I often think to myself that money is freedom. The less money you have, the more you have to focus on meeting basic needs. Once you have more than the basic amount that works for your family, you can work on meeting Maslow's hierarchy of needs (morality, self-actualization and so forth) or even (since I really am a Carol Gilligan lover myself) strengthening relationships as the end goal. My Achilles heel of consumption is definitely buying people rockin' presents (stuff I could easily deny myself, hmmm). But I digress...

For the upcoming APLS (Affluent People Living Simply) Carnival (which you can participate in if you send your entry to aplscarnival at gmail dot com by Sept. 10), we were tasked with thinking about what it means to be affluent. I guess a lot of folks commented about how uncomfortable they were calling themselves affluent. Myself? Not so much. C'mon, you know your parents used to invoke starving children all over the world when you wouldn't eat your dried-out meatloaf. Even if your station wagon *did* have a rusted-out floor that reminded y'all of the Flintstones. Even if your neighbor retired at 40 to sail around the world. In the relative sense, I would venture to say that lots of us with the time and resources to blog are probably affluent.

I am affluent because I can afford to spend my free time poking around the interwebs researching product safety. Because I can, as part of a family vacation, stop by BlogHer to meet fellow enviro-mama bloggers that I now pepper with daily questions and green business ideas (ok, that really means: make this! this safe product! for my kiiiiids!).

I have competing goals when I am considering purchases or actions. First and foremost, I consider health and safety for my kids. Is this plastic going to leach into my child's food and cause her harm? Does tuna have levels of mercury that will damage my child's developing brain? And so forth.

On the other hand, as a mother, I also consider it my duty to keep the earth's air and water clean, and resources undepleted, not only for my children but for their children and for all of the other kids around the world who aren't as, well, affluent as my kids. And I would venture to say that to one degree or another, lots of us who have pets consider most animals to be in need of protection as well.
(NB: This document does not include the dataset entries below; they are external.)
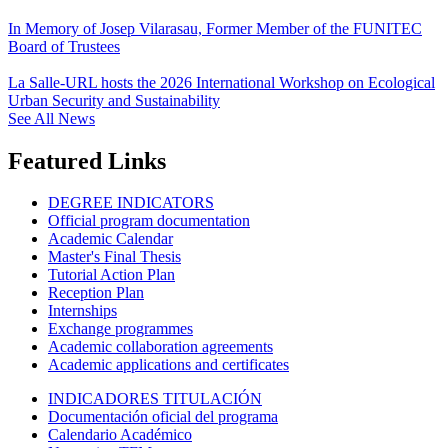
In Memory of Josep Vilarasau, Former Member of the FUNITEC
Board of Trustees
La Salle-URL hosts the 2026 International Workshop on Ecological
Urban Security and Sustainability
See All News
Featured Links
DEGREE INDICATORS
Official program documentation
Academic Calendar
Master's Final Thesis
Tutorial Action Plan
Reception Plan
Internships
Exchange programmes
Academic collaboration agreements
Academic applications and certificates
INDICADORES TITULACIÓN
Documentación oficial del programa
Calendario Académico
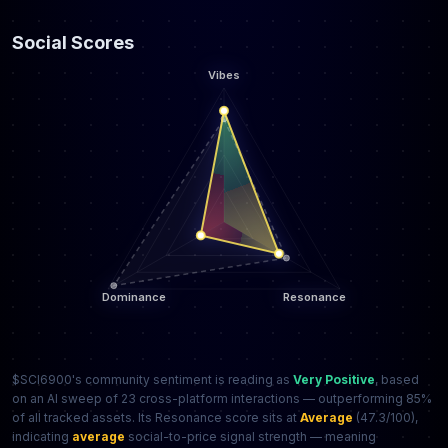
Social Scores
$SCI6900's community sentiment is reading as
Very Positive
, based
on an AI sweep of 23 cross-platform interactions — outperforming 85%
of all tracked assets. Its Resonance score sits at
Average
(47.3/100),
indicating
average
social-to-price signal strength — meaning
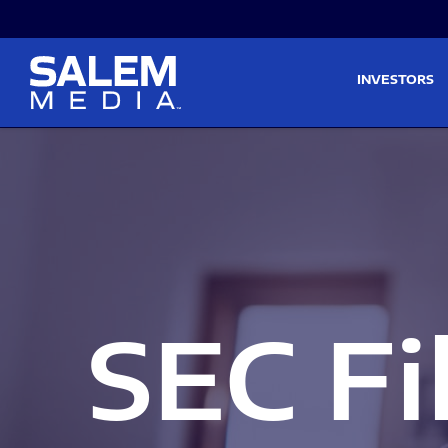
Skip to main content
Skip to section navigati
INVESTORS
SEC Fi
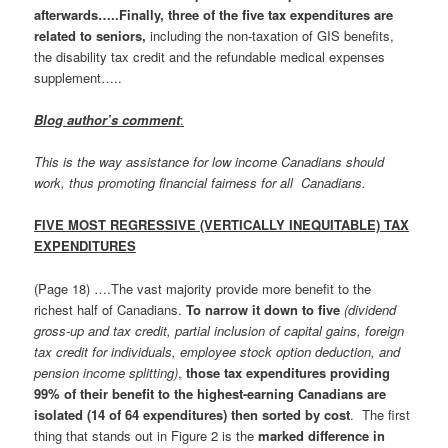
afterwards…..Finally, three of the five tax expenditures are
related to seniors,
including the non-taxation of GIS benefits,
the disability tax credit and the refundable medical expenses
supplement…..
Blog author’s comment
:
This is the way assistance for low income Canadians should
work, thus promoting financial fairness for all Canadians.
FIVE MOST REGRESSIVE (VERTICALLY INEQUITABLE) TAX
EXPENDITURES
(Page 18) ….The vast majority provide more benefit to the
richest half of Canadians.
To narrow it down to five
(dividend
gross-up and tax credit, partial inclusion of capital gains, foreign
tax credit for individuals, employee stock option deduction, and
pension income splitting)
,
those tax expenditures providing
99% of their benefit to the highest-earning Canadians are
isolated (14 of 64 expenditures) then sorted by cost
. The first
thing that stands out in Figure 2 is the
marked difference in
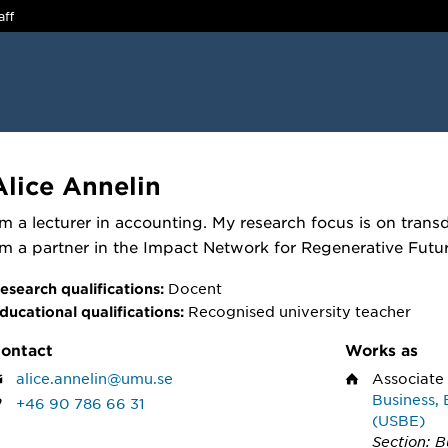
aff
Alice Annelin
'm a lecturer in accounting. My research focus is on trans
m a partner in the Impact Network for Regenerative Futur
Docent
esearch qualifications:
Recognised university teacher
ducational qualifications:
ontact
Works as
alice.annelin@umu.se
Associate
Business, 
+46 90 786 66 31
(USBE)
Section: B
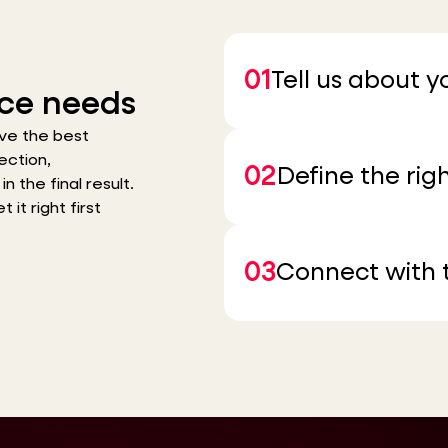
01
Tell us about 
ce needs
ve the best
ection,
02
Define the righ
n the final result.
it right first
03
Connect with t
Not to mention the earth itself, which is a pretty magical ecosystem.

So: safety/health, protection, stewardship. I consider those my competing demands when thinking about, say, what to make for dinner. Or what type of clothing to get for my toddler (thanks, Big Green Purse! we love the Maggie's Organics athletic socks). Or even whether we choose to simply stop consuming. You know the list.

It is truly fortunate that our family has the resources (money, time, education) to consider making choices that reflect our values. I recognize that not everyone is affluent in this particular way, and not everyone has my same decision-making schema. That's why being greener-than-thou is so ridiculous. I so appreciate being able to be neurotic thoughtful about my life-worth-living, and love doing so in the company of others who are thinking about many of the same issues. Hats off to the green blogosphere! Thanks for giving me so much to think about -- and to act on.


Green Bean said...

Great point! We are affluent because we have the ability to make choices, to figure out what matters and what to do about it.

Anonymous said...

Wow, great post. I really do understand the simple living, and think that as a family with four kids we do okay with this. I know, we can always do more, but thanks for not coming across as judgemental mamabird.

Nora Bee said...

Your definition of affluence is going to stick with me for awhile--thanks.

eco 'burban mom said...

I too grew up with the "children are starving in Africa, so you MUST eat this, wear this, do this" routine. And, as annoying as it was to a 12 year old, it did stick with me. I agree, having endless resources, choices and the luxury of free time does not in any way make me feel ashamed to call myself affluent!!

Lisa Milton said...

I think your approach invites those who have maybe felt that little steps weren't enough and just gave up, new breath.

I'm with Nora; your definition is going to stay with me.